Added Pollman: "All my emotions came out. I was screaming, so excited. Lots of tears of joys. Lots of hugging. We got to the quarterfinals last year. It kind of stung. We told ourselves we'd come back here again. I'm so proud of these guys. We're so close, like family, and we did it."

It takes a team, almost always a close team, to win a national title, and the Flames were far more than Pollman, Chuba, grad assistant Evan Spence - Pollman's closest friend - and coach John Maupin, who's been in charge of the program for the past 14 years.

Dustin DeMersseman delivered a 3-under-par round of 69 to win his match by 10 strokes. Oliver Lewis-Perkins, a native of England, went 3-0 in match play, his final victory on Friday sealing the national title. Lee's No. 1 player all season, Beck Burnette, earned a one-stroke win in the final match. Chuba lost his final-round pairing but won a crucial semifinal.

"It's still a pretty surreal feeling," Maupin said Sunday evening. "I've pretty much been on the road the last three weeks. Never done so much laundry at hotels. So many people have helped us get to this point, so much terrific support here at Lee, beginning with (athletic director) Larry Carpenter. Just so happy for these guys. I'll say it again, they bought in with all their heart to our motto of tough, calm and closers."

There is always luck involved in such moments. Who gets hurt and who doesn't. Who becomes better than expected. What opponent sags instead of surges.

Due to the COVID-19 pandemic's impact on NCAA eligibility, Pollman is only a junior, but in his fifth year of school. He's already graduated with a business management degree and is now working on his master's in business administration.

Then there's Chuba, who had spent his whole life on a baseball diamond before he began to feel "burned out" on the sport while playing behind the gifted Cooper Kinney at Baylor - Kinney signed with the Tampa Bay Rays last summer for $2.1 million - and decided to switch to golf.

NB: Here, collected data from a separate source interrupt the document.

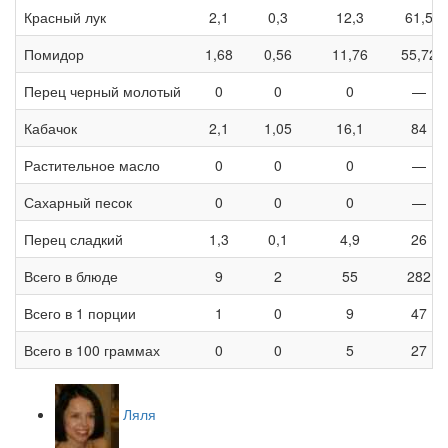
Красный лук
2,1
0,3
12,3
61,5
Помидор
1,68
0,56
11,76
55,72
Перец черный молотый
0
0
0
—
Кабачок
2,1
1,05
16,1
84
Растительное масло
0
0
0
—
Сахарный песок
0
0
0
—
Перец сладкий
1,3
0,1
4,9
26
Всего в блюде
9
2
55
282
Всего в 1 порции
1
0
9
47
Всего в 100 граммах
0
0
5
27
Ляля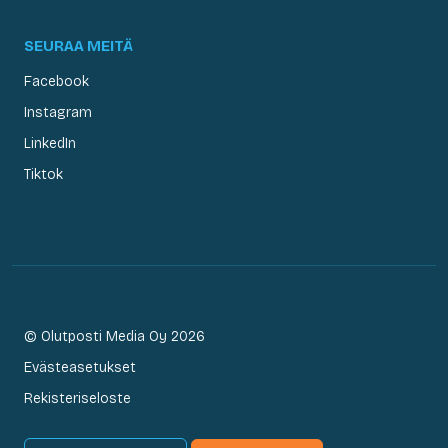
SEURAA MEITÄ
Facebook
Instagram
LinkedIn
Tiktok
© Olutposti Media Oy 2026
Evästeasetukset
Rekisteriseloste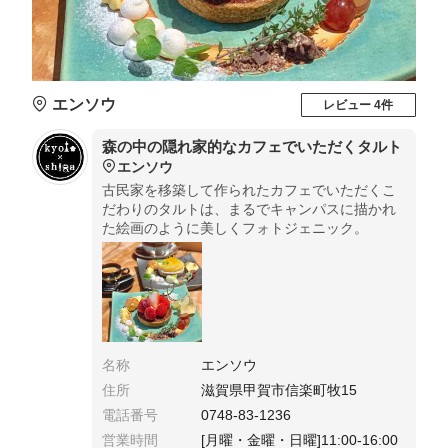
エンソウ
レビュー 4件
森の中の隠れ家的なカフェでいただくタルト
エンソウ
古民家を移築して作られたカフェでいただくこ
だわりのタルトは、まるでキャンパスに描かれ
た絵画のように美しくフォトジェニック。
名称
エンソウ
住所
滋賀県甲賀市信楽町牧15
電話番号
0748-83-1236
営業時間
[月曜・金曜・日曜]11:00-16:00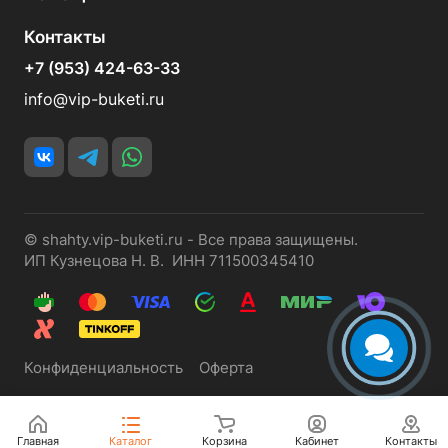
Контакты
+7 (953) 424-63-33
info@vip-buketi.ru
© shahty.vip-buketi.ru - Все права защищены.
ИП Кузнецова Н. В. ИНН 711500345410
Конфиденциальность
Оферта
Главная
Каталог
Корзина
Кабинет
Контакты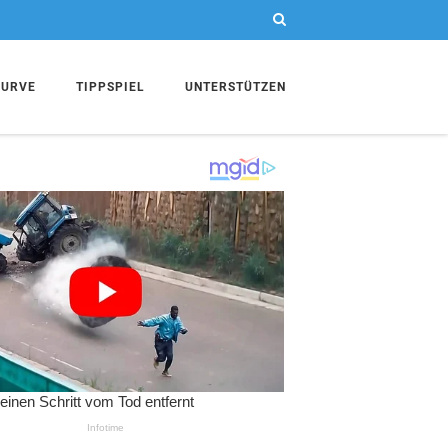
KURVE
TIPPSPIEL
UNTERSTÜTZEN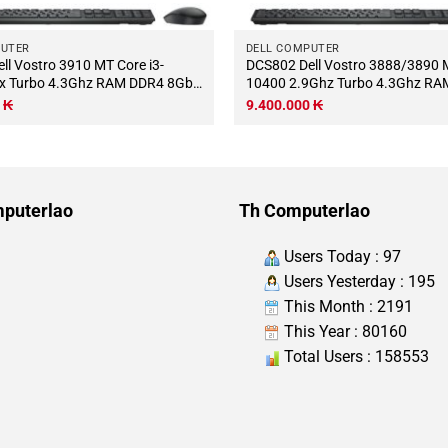
PUTER
DELL COMPUTER
DCS802 Dell Vostro 3888/3890 MT Core i5-
x Turbo 4.3Ghz RAM DDR4 8Gb
10400 2.9Ghz Turbo 4.3Ghz R
250Gb Wifi KB-Chuột (Không
16Gb M.2 NVME 500Gb Wifi KB-
0
₭
9.400.000
₭
nh)
(Không có màn hình)
puterlao
Th Computerlao
Users Today : 97
Users Yesterday : 195
This Month : 2191
This Year : 80160
Total Users : 158553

"I was playing at Valleybrook one day," Chuba said, "and David 'Daisy' McKenna came over to me and said, 'You have a talent for this game if you'll keep working at it.'"

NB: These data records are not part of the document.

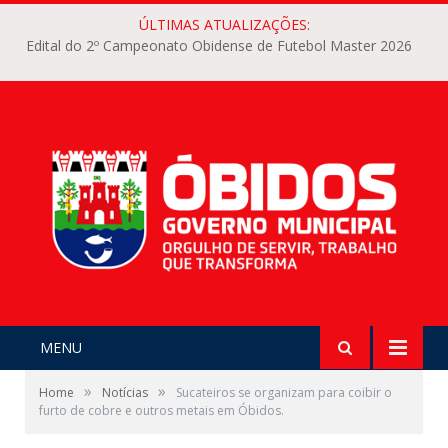
ÚLTIMAS ATUALIZAÇÕES:
Edital do 2º Campeonato Obidense de Futebol Master 2026
MENU
»
»
Home
Notícias
Sucateiros se organizam para coibir o
furto de cobre e outros metais em Óbidos.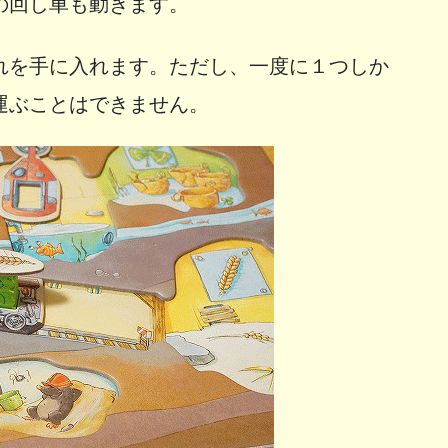
の回し車も動きます。
れを手に入れます。ただし、一度に１つしか
運ぶことはできません。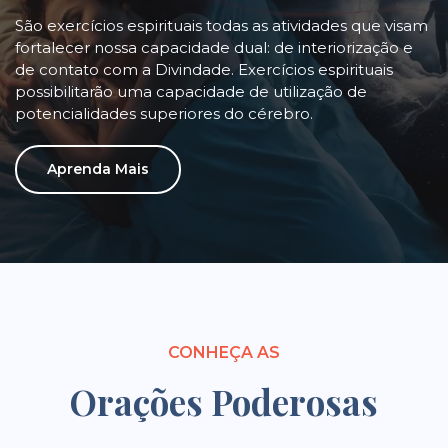
São exercícios espirituais todas as atividades que visam
fortalecer nossa capacidade dual: de interiorização e
de contato com a Divindade. Exercícios espirituais
possibilitarão uma capacidade de utilização de
potencialidades superiores do cérebro.
Aprenda Mais
CONHEÇA AS
Orações Poderosas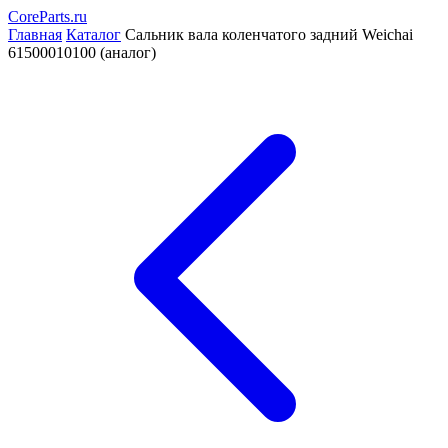
CoreParts
.ru
Главная
Каталог
Сальник вала коленчатого задний Weichai
61500010100 (аналог)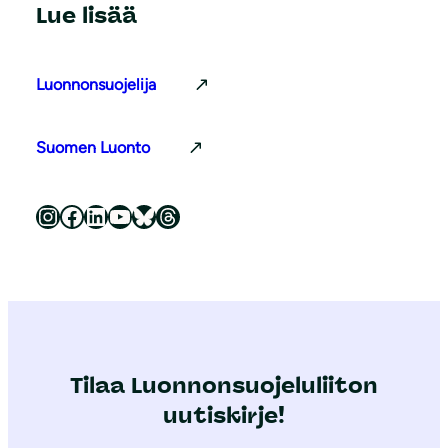
Lue lisää
Luonnonsuojelija
Suomen Luonto
Luonnonsuojeluliitto Instagramissa
Luonnonsuojeluliitto Facebookissa
Luonnonsuojeluliitto LinkedInissä
Luonnonsuojeluliiton YouTube-kanava
Luonnonsuojeluliitto Blueskyssa
Luonnonsuojeluliitto Threadsissa
Tilaa Luonnonsuojeluliiton
uutiskirje!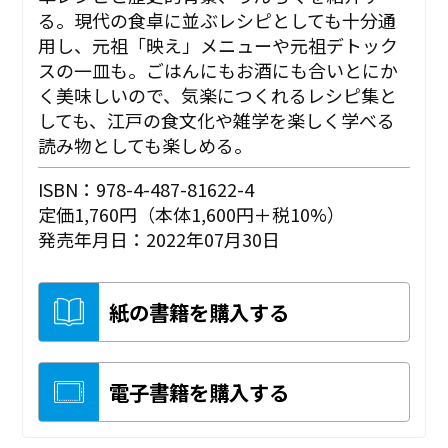
る。現代の食卓に並ぶレシピとしても十分通
用し、元祖「映え」メニューや元祖デトック
スの一皿も。ごはんにもお酒にも合いとにか
く美味しいので、気楽につくれるレシピ集と
しても、江戸の食文化や雑学を楽しく学べる
読み物としても楽しめる。
ISBN：978-4-487-81622-4
定価1,760円（本体1,600円＋税10%）
発売年月日：2022年07月30日
紙の書籍を購入する
電子書籍を購入する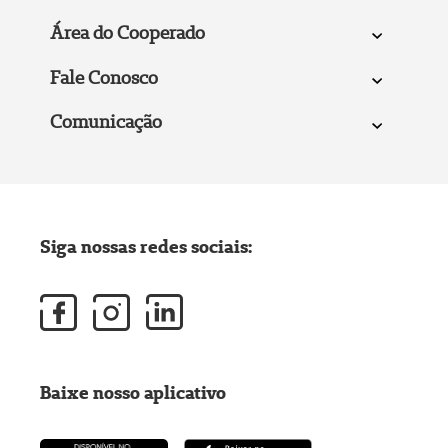
Área do Cooperado
Fale Conosco
Comunicação
Siga nossas redes sociais:
Baixe nosso aplicativo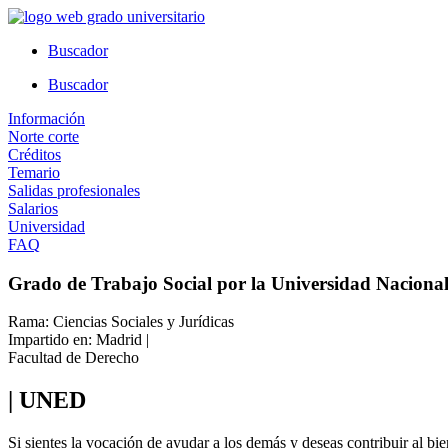
Ir
al
Buscador
contenido
Buscador
Información
Norte corte
Créditos
Temario
Salidas profesionales
Salarios
Universidad
FAQ
Grado de Trabajo Social por la Universidad Nacional
Rama: Ciencias Sociales y Jurídicas
Impartido en: Madrid |
Facultad de Derecho
| UNED
Si sientes la vocación de ayudar a los demás y deseas contribuir al bie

Those words from the late, great McKenna carried weight, and Chuba spent a postgrad semester in the fall of 2020 at the International Junior Golf Academy in Florida, where he roomed with John Daly II, the son of the two-time major champion.

"We played golf 10 hours a day," Chuba said. "You'd work with mental coaches. It really made a difference."

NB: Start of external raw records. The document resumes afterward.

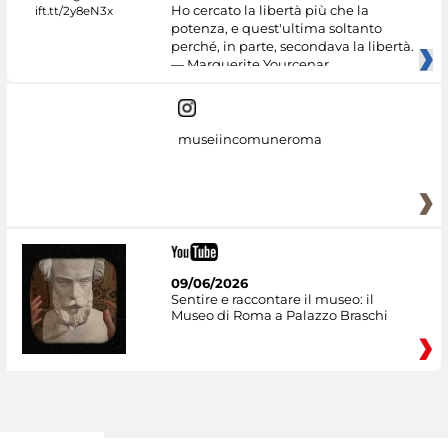
Ho cercato la libertà più che la
potenza, e quest'ultima soltanto
perché, in parte, secondava la libertà.
— Marguerite Yourcenar
museiincomuneroma
09/06/2026
Sentire e raccontare il museo: il
Museo di Roma a Palazzo Braschi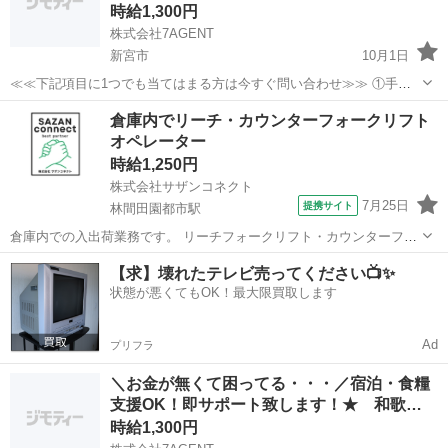
時給1,300円
株式会社7AGENT
新宮市
10月1日
≪≪下記項目に1つでも当てはまる方は今すぐ問い合わせ≫≫ ①手持
ちのお金がほとんど無い ②今日泊まる寝床が無い ③携帯が止まって
和歌山
新宮市
倉庫
生活支援
倉庫内でリーチ・カウンターフォークリフト
る、止まりそう ④今スグ働きたい ⑤いっぱい稼ぎたい 弊社のプロの
オペレーター
コーディネータ...
時給1,250円
株式会社サザンコネクト
7月25日
提携サイト
林間田園都市駅
倉庫内での入出荷業務です。 リーチフォークリフト・カウンターフォ
ークリフトの両方を使用し、 商品の入出庫や運搬、積み込み・積み下
和歌山
橋本市
林間田園都市駅
倉庫
【求】壊れたテレビ売ってください📺✨
ろし作業を行っていただきます。 【POINT】 出張面接・WEB面接対
状態が悪くてもOK！最大限買取します
応可能！ 土日祝休み！...
Ad
プリフラ
＼お金が無くて困ってる・・・／宿泊・食糧
支援OK！即サポート致します！★ 和歌…
時給1,300円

After spending last spring at Cleveland State, he joined the Flames this season, when his stroke average was 73.4.

Said Maupin of Chuba's play at TPC Michigan: "Dalton, for being just a freshman, never backed down. He's not afraid of this stage, and we needed him this week."

Believing they might need inspiration at the start of the season, they named their group chat "2022 national champions." Said Chuba of that decision: "If you get five guys who really believe in something, it can become really scary."

Believing he might need an extra edge on the greens during the tournament, Pollman switched to an Odyssey 7 putter a month ago, then heard his good friend Spence, the former McCallie star, tell him this on 18: "Let's get this done."

That it all got done so perfectly in Dearborn, Michigan - some 587 miles away from Lee's campus in Cleveland, Tennessee - caused Maupin to throw financial caution to the wind and treat his team to a victory dinner at a pricey Ruth's Chris Steakhouse in nearby Ann Arbor.

"We put the phones away, just soaked it all in, one of the best moments of my life as a coach," he said.

As for the hefty bill attached to all those filets, key lime pies and white chocolate bread puddings, Maupin said: "I figured if there was ever a time you could turn a bill like that in, it was after you've won a national championship."

Of course, he also said: "I might become the first coach to win a national championship and get fired for the dinner receipt."

Yet for Pollman, it wasn't so much the dinner or the title as the past three weeks chasing it with his teammates that these Flames will never let die.

"We could have lost and gone to McDonald's, and it would have still been great," he said. "I'll remember this season with these guys forever."